By Rebecca Patek
The people who attended my performance of ineter(a)nal f/ear on Wednesday night, January 15th at American Realness should know that what they saw was not my art work or anything that I and my fellow performer, Sam Roeck, might have consented to artistically. We were interrupted and verbally attacked by a fellow artist claiming out loud that I was lying about my personal experience. This violent disruption effectively prevented the work from being seen.
I was performing an autobiographical piece that involves issues of rape and its popular semantic.
That piece is built on quotes by rape victims and by those people closest to them. It is a complex collage of our collective sickness. It is not more disturbing than any reality we all live in.
I am not politically correct; I am political. I have always been interested in how language, in its most banal way, can convey as much violence (and perhaps more) as the most aggressive and vulgar statement. I have always tried to produce intense experience for the public. I employ provocation perhaps, but a provocation that is also in my audience’s hands: I don’t make all of it. I leave a lot out there for you to construct a reflection on how you feel. Perhaps you will be disturbed—and perhaps you will be disturbed by yourself. My work strives for this moral complexity, so that it can function as a trigger for opposite sensations. It is gross and glamorous, arousing and sick. This is an aesthetic in which I strongly believe. It is the core of my practice.
The piece I was performing at American Realness dealt directly with the sexual violence that runs unchecked in our culture. Ironically, that night, I encountered bullying and harassment from an artist who claims to have a feminist agenda but was actually using the traditional tools of misogyny: arrogance, violence, aggression and muting. The live intrusion was only one thing; this person proceeded in public appearances and through various media outlets to lead a crusade against me, and against a piece she attended for about 10 minutes only. What happened that night was not the critique of a work, it was someone silencing another. This someone has a louder voice than I do. As Andy Horwitz from Culturebot phrases it: It comes from an artist “who exists with the support of major institutions and curators, to violate the art work and physical person of an artist possessed of none of those resources?”
It will be three years this spring since a stranger raped me in my apartment. The detective assigned to the case was driving me in the police car when he said, “Maybe this wouldn’t have happened if that young man had just asked you out on a date or asked you for your number instead.” At the time I nodded in absolute agreement. When I didn’t come to work my boss asked me for a police report as evidence. My mother asked me why I was out late. Why I wasn’t in a cab. Friends asked me how this happened with no gun or no knife?
This is nothing I wanted to speak about outside of my artwork and I hate doing this but I feel like this can be useful in the discussion. A large part of my anger came afterward and sadly from the last insult: You were never raped? You are lying?
I wish she were right.
When we speak about sexual violence in an honest way we are risking further violation, blame, and suspicion. The humor noir I employ doesn’t take any content or seriousness away; I tackle my subject matter with care.

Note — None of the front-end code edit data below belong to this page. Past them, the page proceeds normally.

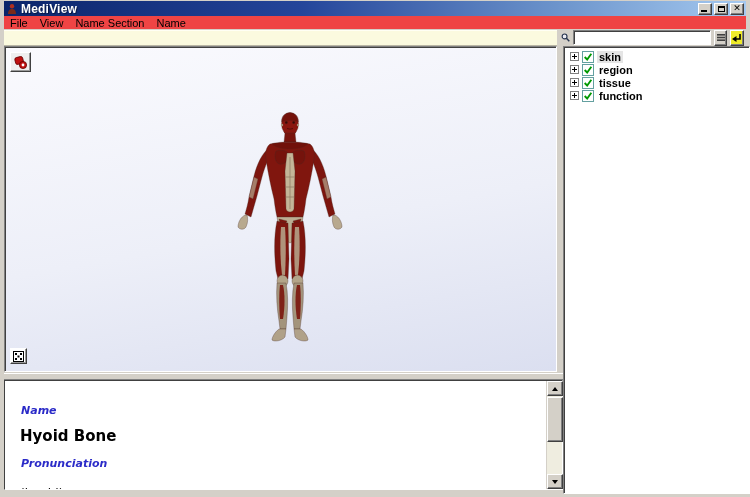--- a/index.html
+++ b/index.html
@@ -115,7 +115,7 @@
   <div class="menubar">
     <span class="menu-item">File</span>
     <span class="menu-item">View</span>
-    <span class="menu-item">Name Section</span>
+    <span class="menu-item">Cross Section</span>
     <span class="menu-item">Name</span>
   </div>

I know that what I have experienced is absurdly common. This violence is in many instances not even named as violence.
It is my right and in my deepest interest to speak about my own experience. Like any artist, I have a license to visit those dark areas. By going there, by digging this hole, I happen to extract some ugly matter.
About the Author:
Rebecca Patek is a New York-based choreographer and performance artist who creates work that synthesizes dance, theater and comedy.